Where do you see your musical legacy in the current scene?
"It’s difficult to say, but it’s there because you get told how many bands formed because of that album. When I first met the Arctic Monkeys they came in our dressing room and Alex was saying he got a guitar because of Oasis. So I asked him ‘How old were you when ‘Definitely Maybe’ came out?’. He was nine! That fucking bent my head."

People are calling your Britpop rival Damon Albarn the Bowie of his generation - what does that make you?
"He’s Bowie because he’s always changing? Oh well, we’re Slade - I’m Noddy Holder! (laughs). I’ve got a lot of respect for Damon, I really do mean it. Because I’m indifferent to Damon he thinks that I think he’s a cunt. Our Liam will talk to him, I won’t because he’s just another singer in a band to me, but I don’t think he’s a cunt. Good luck to him!"

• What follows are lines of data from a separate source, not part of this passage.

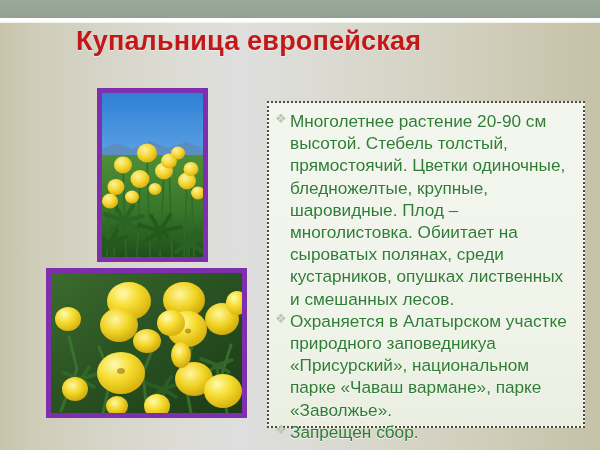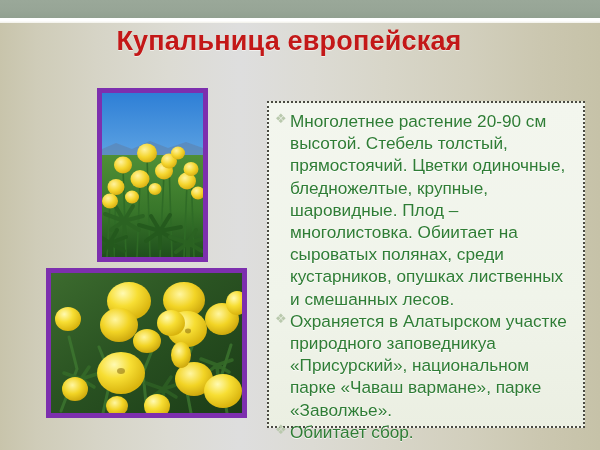--- a/index.html
+++ b/index.html
@@ -52,10 +52,10 @@
   
   #title {
     position: absolute;
-    left: 44px;
+    left: 76px;
     top: 26px;
     width: 490px;
-    text-align: center;
+    text-align: left;
     font-size: 27px;
     font-weight: bold;
     color: #c31818;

So what’s next? New album?
"Our producer Dave Sardy is coming over for the BRITs so I guess we’ll have a chat and kick around some ideas. I’ve got eight songs that I’m pretty happy with. Liam has got one or two that he thinks are brilliant. We’re waiting for Gem and Andy. ‘Don’t Believe The Truth’ has been a very healthy kick in the arse. From ‘Be Here Now’ we’ve finished albums and I’ve thought ‘We can do better than that’. When that one was finished I thought ‘Fucking hell, this is good!’. I’ve found myself throwing a lot of songs away as a result. That’s healthy. I fancy doing something more elaborate with this one. It’s about time."